The Counterpublic Papers vol. 8 no. 19

About a week or so ago, maybe a bit more, I read a story online. Best twenty prince songs. Y’all know how I feel about Prince. Imagine how I felt when I saw this (ranked) list:

  • 20. Sign O the Times

    19. Alphabet Street

    18. Get Off

    17. 7

    16. Adore

    15. Nothing Compares 2 U

    14. The Most Beautiful Girl in the World

    13. Call My Name

    12. Batdance

    11. 1999

    10. I Wanna Be Your Lover

    9. U Got the Look

    8. Cream

    7. Let’s Go Crazy

    6. Diamonds and Pearls

    5. Little Red Corvette

    4. Raspberry Beret

    3. Kiss

    2. When Doves Cry

    1. Purple Rain

This list (and I’m not linking the original story on purpose) is trash.

Trash I tell you.

Trash.

So after one of my folk asked me on FB what my list was, I did the following:

I asked people to come up with their own.

About twenty or so took me up the suggestion. There’s some overlap in the resulting lists—a lot of the GenX folk stuck to the first 2/3rds of his career. But all of our lists are better than the trash list above. “Batdance?” Now if I did the list again, some of the tracks would stay the same. I can count maybe 15 that would stick. But the rest would fluctuate. I’d make room for Another Lonely Christmas for example, and Prince’s contribution to Live Aid (4 The Tears in Your Eyes), but I don’t know what I’d delete. 

You should try it. Don’t think too hard about it—you’ll get caught up by the fact that Prince inhaled and exhaled in musical notation. Just list songs as they come to mind. If you get stuck on one album—truth be told I could come up with a top twenty from Controvery, 1999, and Purple Rain alone—just choose one or two and move on. 

I bet your list won’t be trash either. 

…..

There’s a graffiti alley in Baltimore that’s been around just about as long as I have. I drive by it a few times a week, and while I can’t really see into the alley, there’s a portion on N. Howard off of North that I can really keep track of—seeing what comes and what goes. When Nipsey Hustle was murdered for example, someone created a beautiful garage door sized portrait that I thought would last, until one day I drove by and it was gone. When Lamar Jackson became one of the best two or three quarterbacks in the league, someone created a slightly larger than life above the waist portrait, with Jackson waving to passers by above all of the other pieces. 

I drove by two days ago…and this is what I saw:

It’s Sunday, and I’d originally planned to take the day off. But I realized that everyday I didn’t shoot this increased the odds that someone would come and tag over it. So I came down to NomüNomü as quick as I could. This is the most radical shift in this section of the wall I’d ever seen at once. Took my breath away.

To give you a sense of how drastic and large this is, I was able to zfind a picture from 5 years ago featuring the Nipsey Hustle piece, which fits in the door now covered by most of the “R” above.

I happened to get the shot just in time to get info about the person who’d passed away. Cypress was a longtime Baltimore graffiti artist, who’d just moved to Pittsburgh. He would tag as “Barks.” No one knows who did it—I’d imagine it had to have happened somewhere between 3 and 4am. 
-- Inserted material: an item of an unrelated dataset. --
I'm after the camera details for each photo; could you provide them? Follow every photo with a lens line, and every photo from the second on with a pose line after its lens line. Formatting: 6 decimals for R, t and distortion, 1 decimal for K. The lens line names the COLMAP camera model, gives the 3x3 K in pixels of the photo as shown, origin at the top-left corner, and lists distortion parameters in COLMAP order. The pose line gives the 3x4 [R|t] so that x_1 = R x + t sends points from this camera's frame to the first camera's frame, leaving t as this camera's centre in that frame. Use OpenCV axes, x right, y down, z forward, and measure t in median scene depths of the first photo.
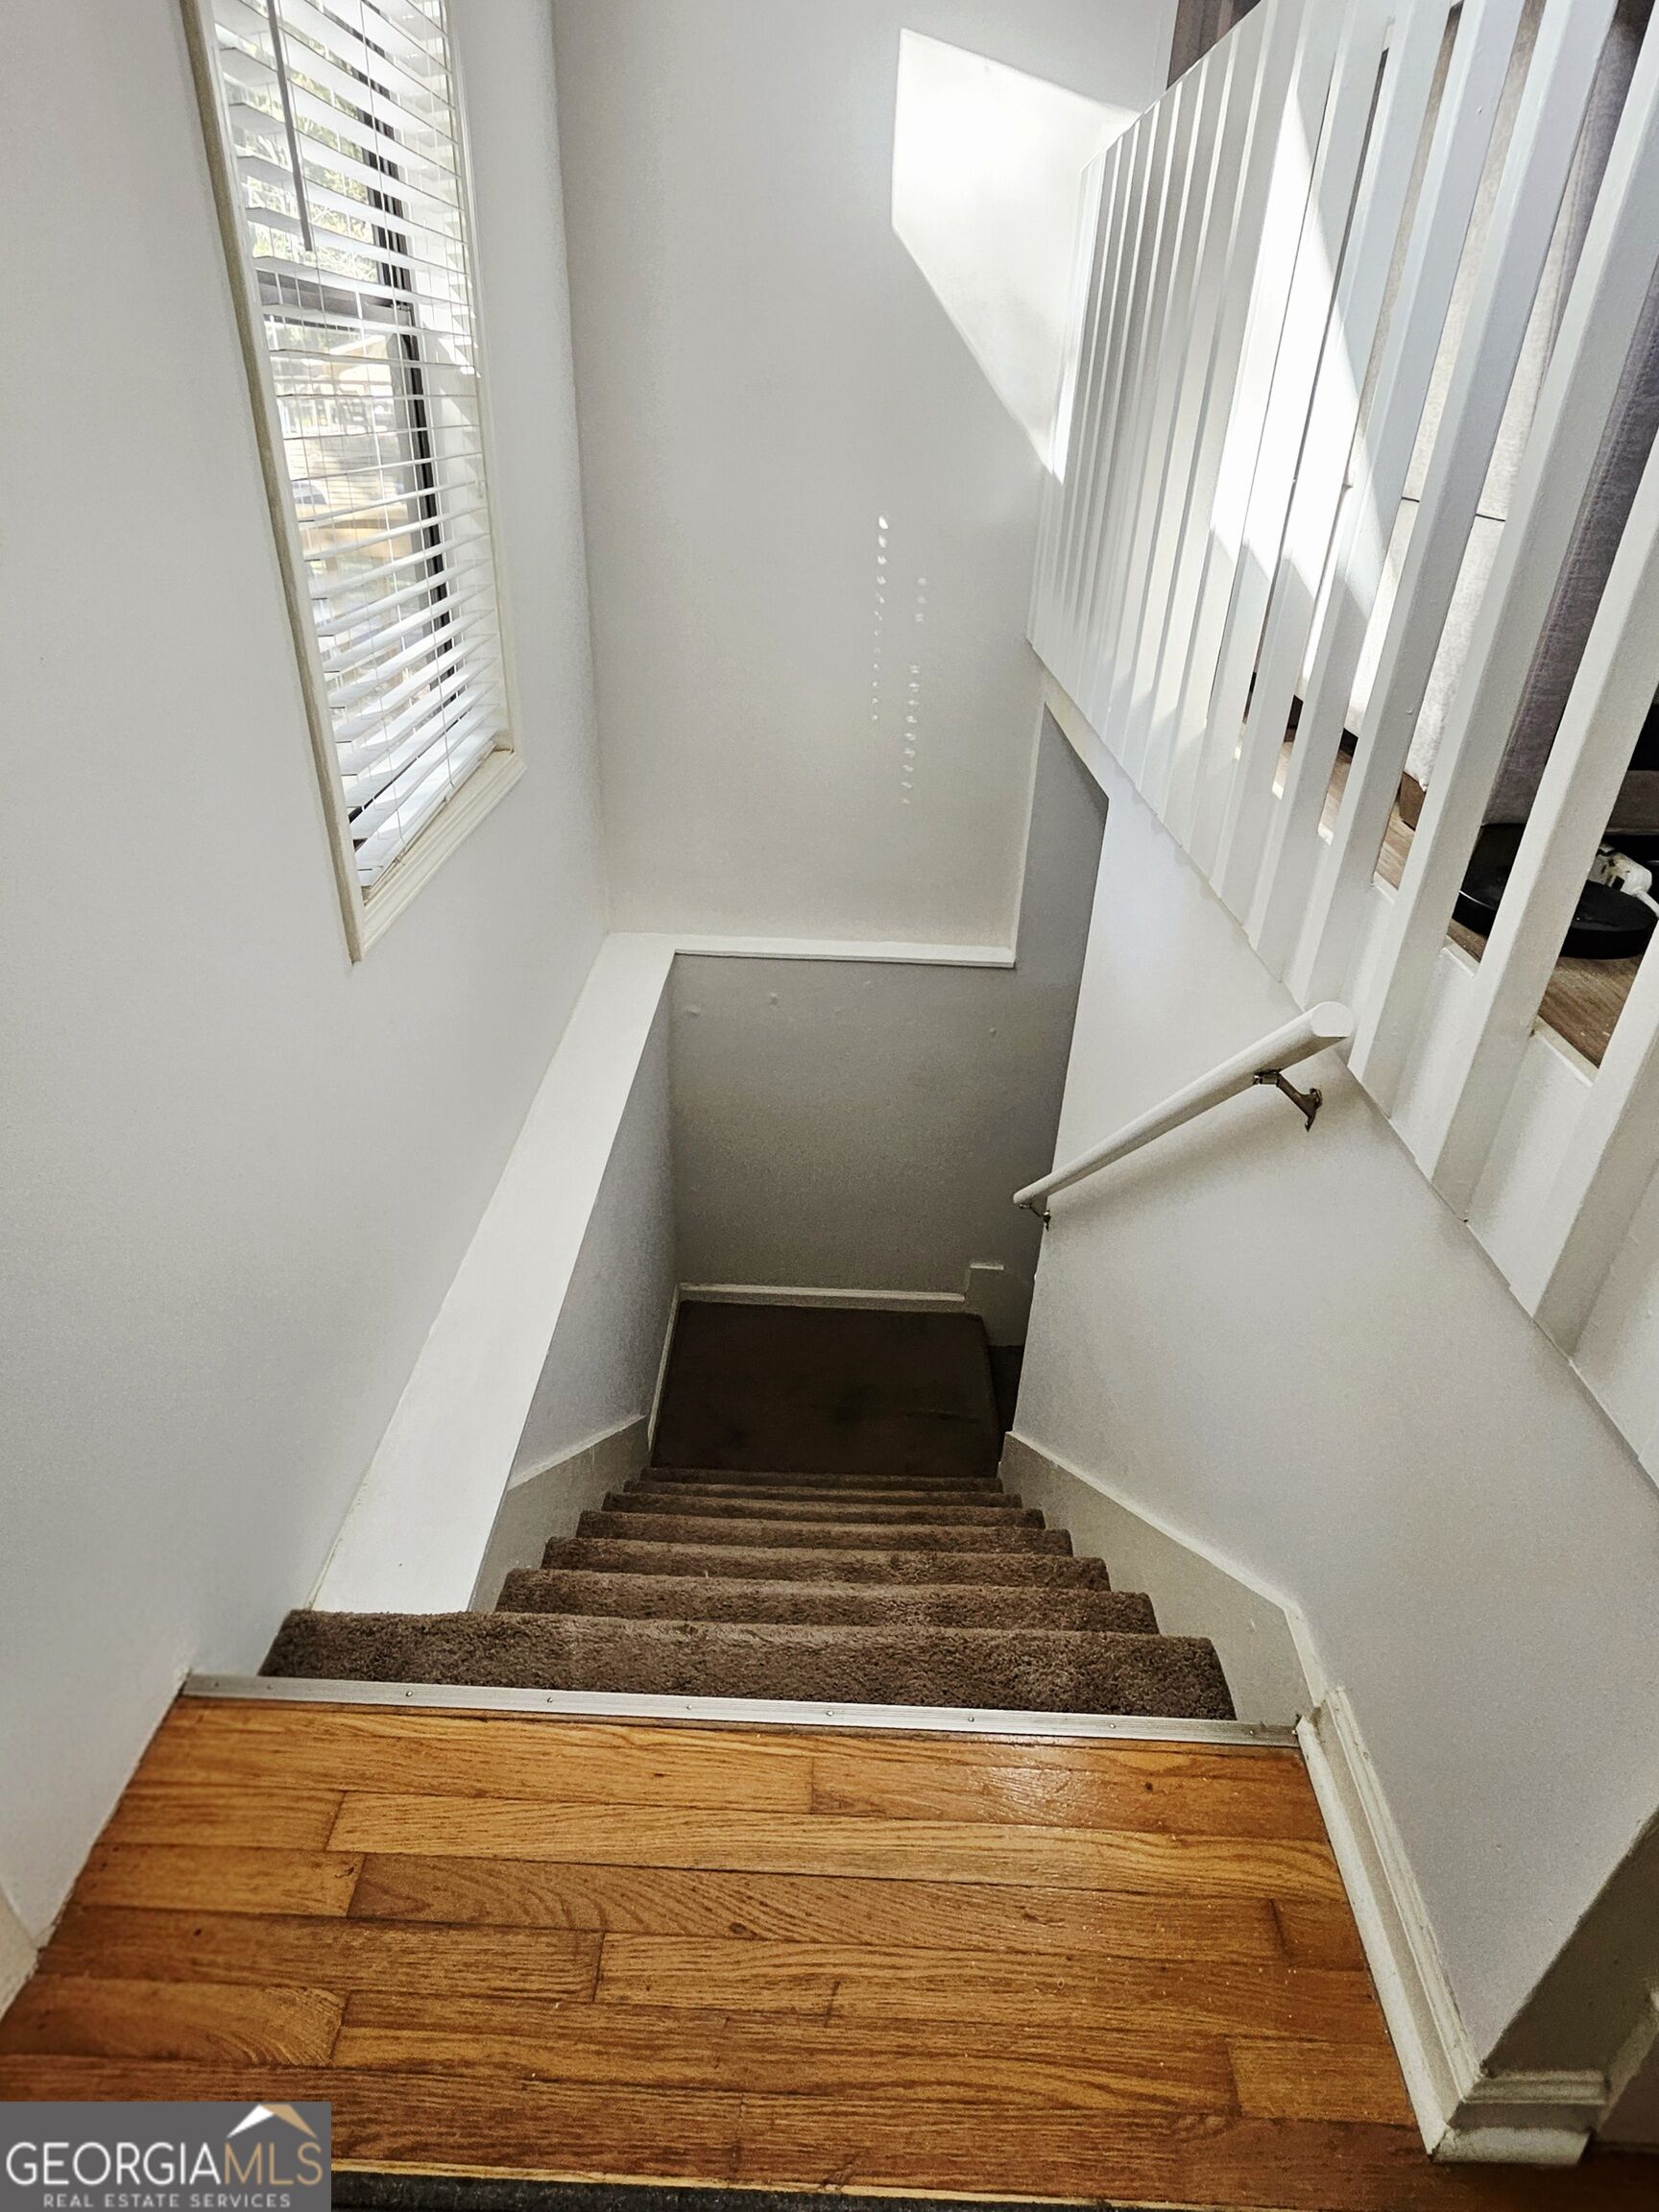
lens RADIAL K [[1184.8, 0, 838.6], [0, 1184.8, 1095.3], [0, 0, 1]] dist [0.000036, -0.002024]
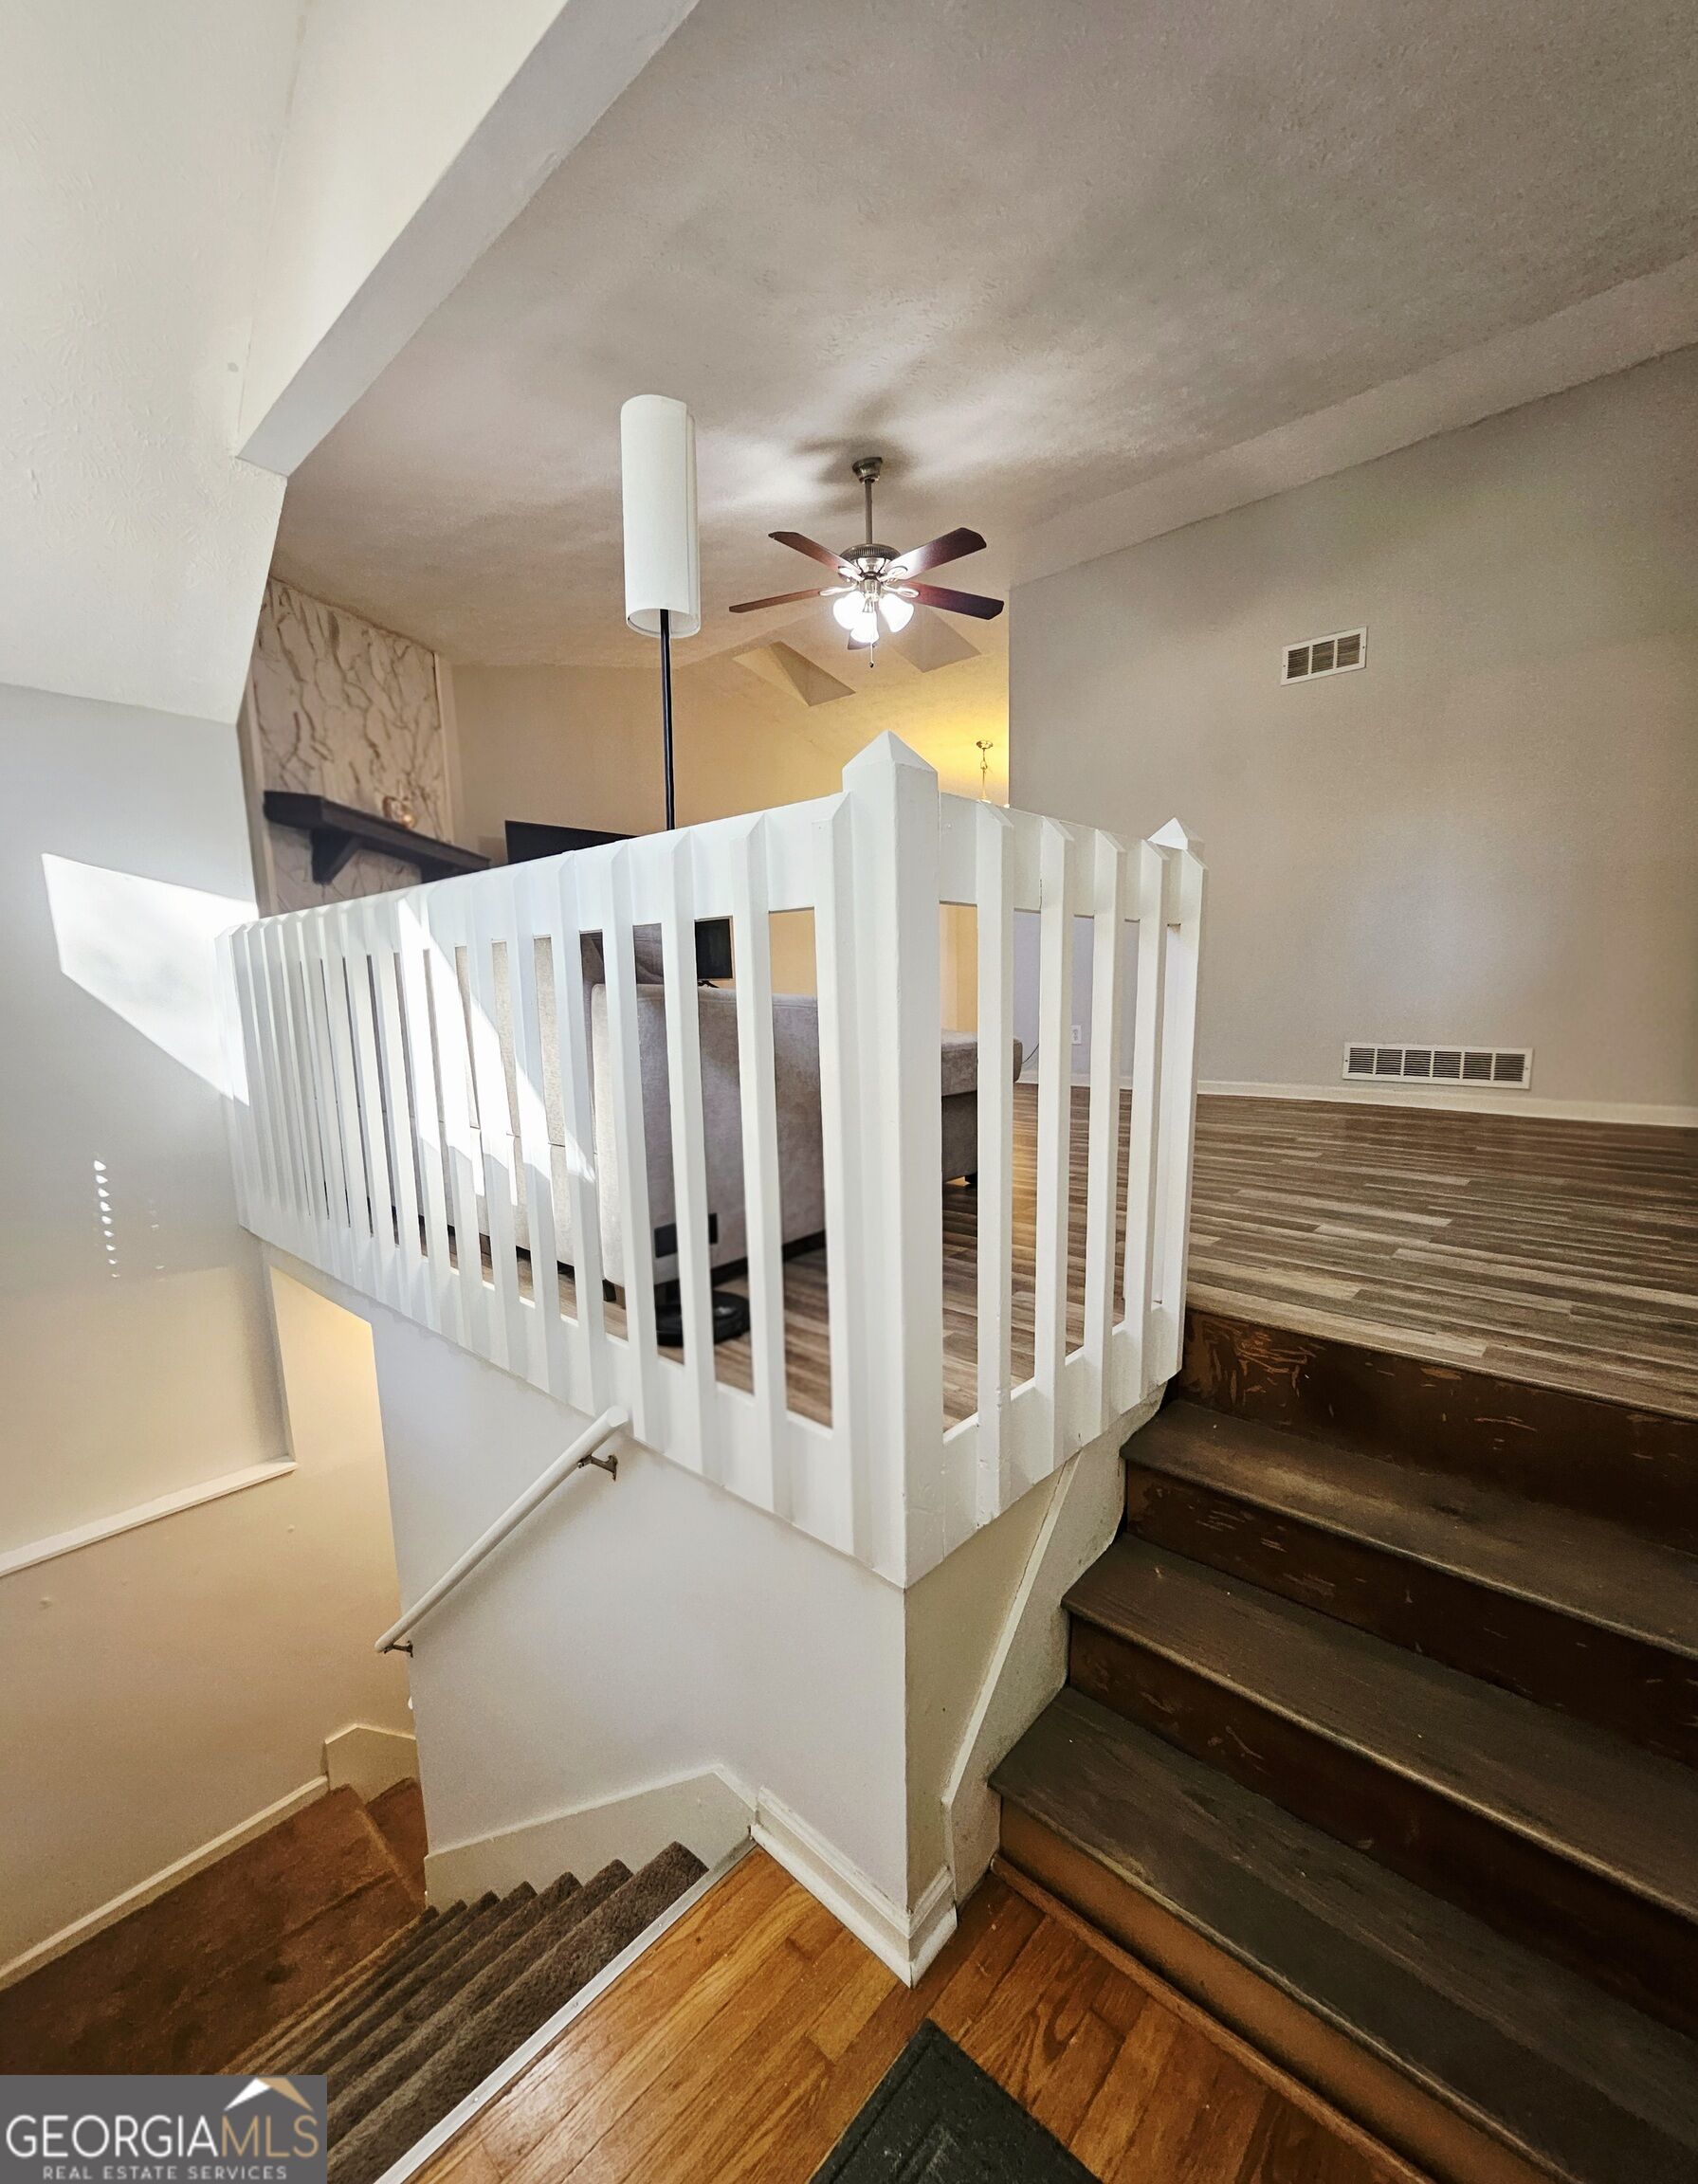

We take a certain type of stasis for granted, when the reality is much more complicated. Change is always bubbling just beneath the surface, until the moment it comes up for air.

…..

I noted in one of the last two issues that this season is one of transition. Four or so years ago I began to think about how to segue into this stage of life a bit differently. I committed to taking on projects that would hold my interest, that would be just outside of my capacity to execute, would build on the work I’ve already done, and would open possibilities for myself and others. Finally, they would have to be projects that would take no more than four or five years to complete. I know myself enough to know that I do have the capacity to work on projects for longer than four or five years—like this third book!—but I am also familiar enough with the aging process to know that even though my sixty isn’t likely to be the normal sixty, my sixty isn’t going to be my 50 or 40. 

The major projects I worked on have been the Sawyer Seminar, of which the Looking Rights exhibition is a part…the Racism in Political Science project, of which the Hopkins Racial Politics Summer School is a part…and then the governance work I’ve done at Hopkins. When the Sawyer Seminar ends this Thursday with the conclusion of Looking Rights, I’ll have concluded all of them. Not the way I’d conceived of them, but in a way that can lead to future work. We haven’t even begun to think about spin-offs from the Sawyer Seminar project but they’re there. I don’t know how many times I’ve been asked, given my photography, about my own show…but I now can see how that would work. 

The next four or five years aren’t crystal clear now, but I have enough faith in what I’ve done to know that the projects that will emerge will come soon enough. But while those projects percolate, I have a chance to finish my writing. I’ve reached a point where I know what books I want to have completed when everything is said and done. If I’m lucky I can do more than that, but I know I don’t want to do less than that. With all of this done, with no more meetings to coordinate for a while, I can get to them. I figure two more stages, and it’s a wrap in one way or another.

If you’re around by any chance we’re having a party commemorating not just the last day of the show, but the last event of this stage. Thursday evening at 709 N. Howard. From about 6pm until I don’t feel like playing music anymore. Many of you have been on this journey with me. Come celebrate with me.